Comentario
De lo que no cabe duda, desde luego, es del efecto negativo que tuvo el dominio de la República Romana en las finanzas públicas de las póleis griegas: el brutal cobro de los impuestos, las exacciones y robos por parte de los gobernadores, provocan el hundimiento de los tesoros ciudadanos. En consecuencia, los grandes edificios ven paralizadas sus obras, y en todo el Helenismo Tardío no hay prácticamente más arquitectura que la privada, que ya contemplamos al hablar de las casas de Delos, y algún edificio de escasa entidad.
Así, aparte de los últimos acondicionamientos de algún santuario, como el de Lindos, o de la construcción de templos pequeños, como los que pueden verse en la propia Delos, sin duda el monumento más digno de mención -y más por su novedad científica que por su verdadera entidad arquitectónica- es la llamada Torre de los Vientos de Atenas: se trata de la instalación de un reloj de agua y de una veleta para el viento, y fue tan curiosa que el propio Vitruvio no dejó de admirarla: "Algunos han sostenido que los vientos no son más que cuatro... Otros, con más exactitud, han dicho que son ocho, y entre ellos especialmente Andrónico Cirrestes que, como demostración, ha levantado en Atenas una torre octogonal de mármol y en cada uno de sus lados ha hecho esculpir la imagen de cada viento de cara hacia donde sopla; sobre esta torre, rematada por una pirámide también de mármol, y en su cima colocó un Tritón de bronce que en su mano derecha extendida tenía una varita y estaba dispuesto de modo que, al girar este Tritón a impulso del viento que soplara, la varita viniese a caer sobre la imagen del viento que reinaba" (Vitruvio, I, 6; trad. de A. Blánquez).

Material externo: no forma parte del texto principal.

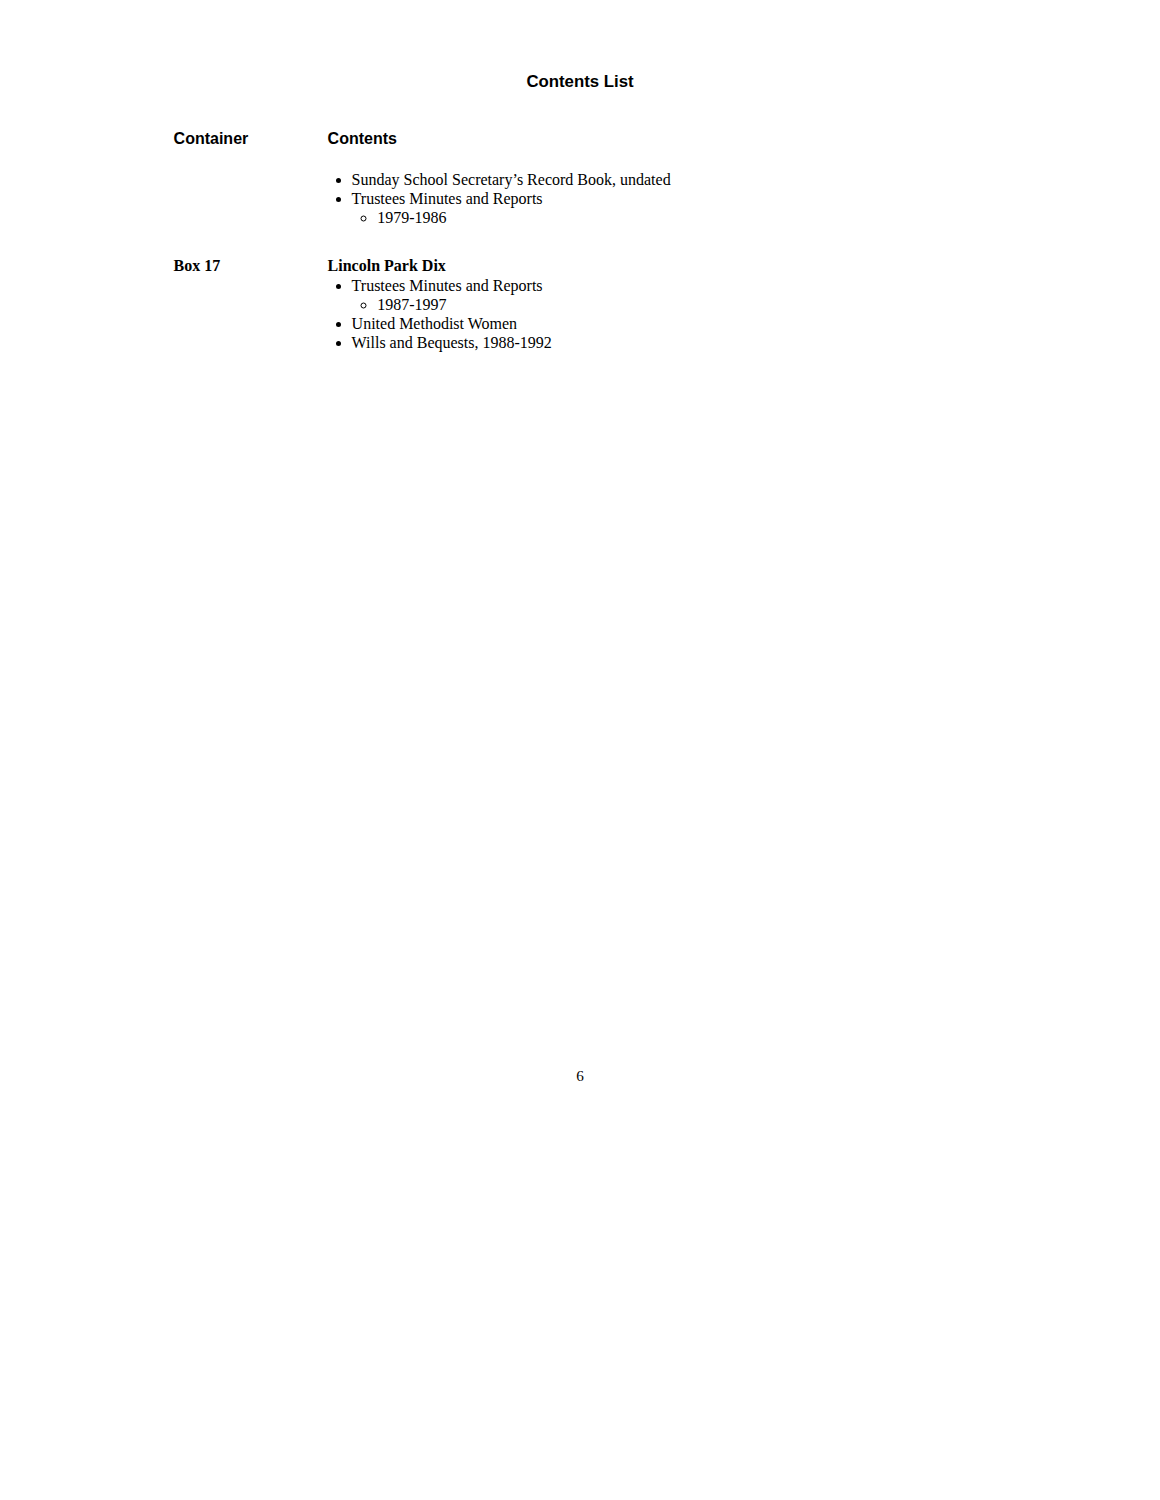Contents List
| Container | Contents |
| --- | --- |
| | Sunday School Secretary’s Record Book, undated Trustees Minutes and Reports 1979-1986 |
| Box 17 | Lincoln Park Dix Trustees Minutes and Reports 1987-1997 United Methodist Women Wills and Bequests, 1988-1992 |
6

Muy distinta, en cambio, fue la situación de la escultura y la pintura, para las que no era necesario desembolsar grandes fortunas, y que podían, muy a menudo, ser objeto de compra por privados. Exvotos de santuarios, estatuas honoríficas para ágoras y foros, adornos de peristilos, podían ser comercializados en cualquier parte, y hasta imágenes de culto se enviaban a los templos de Roma para satisfacer los nuevos gustos de sus fieles.
Los romanos ricos, presa de su grave complejo de inferioridad cultural, intentaron, mediante saqueos, adquisiciones y estudio, asimilar las creaciones clásicas. Tesoros fastuosos de estatuas, cuadros y vajillas acompañaban los triunfos sobre ciudades griegas desde pleno siglo III a. C.; en el siglo II, cuando las grandes obras de la Grecia propia substituyeron a las del sur de Italia o de Siracusa en tales acontecimientos, ya parte de la aristocracia de Roma estaba preparada para recibirlas con todos los honores, o se lo proponía al menos. Inmediatamente después de su victoria sobre Perseo, L. Emilio Paulo les pidió a los atenienses un filósofo que educase a sus hijos y un pintor que conmemorase su triunfo con los pinceles; y Atenas pudo darse el gusto de enviarle a un solo hombre, Metrodoro, capaz de hacer ambas cosas a la vez (Plinio, NH, XXXV, 135).
Por esta razón, es fácil comprender que Roma, como nuevo y receptivo mercado, se convirtiese en un factor muy positivo para la producción artística griega. Y la propia forma en que se dieron los contactos influyó decisivamente también en su desarrollo. En efecto, no cabe olvidar que, llegados al Egeo, los romanos se extendieron al principio por Macedonia y la Grecia propia, dejando las riberas orientales para más tarde. Ello sin duda dirigió su interés preferentemente hacia el arte ático o peloponésico, a expensas de las escuelas asiáticas. Y las gentes empobrecidas de Atenas y sus entornos, las destinadas a convertirse en mentores de la sociedad romana, tenían unas aficiones irrenunciables desde principios del Helenismo: para ellas, el viejo clasicismo de los siglos V y IV seguía siendo un ideal perdido, modelo para las artes y para la lengua y la literatura; la arruinada Grecia continental contribuía con todas sus fuerzas a mitificar la Grecia clásica.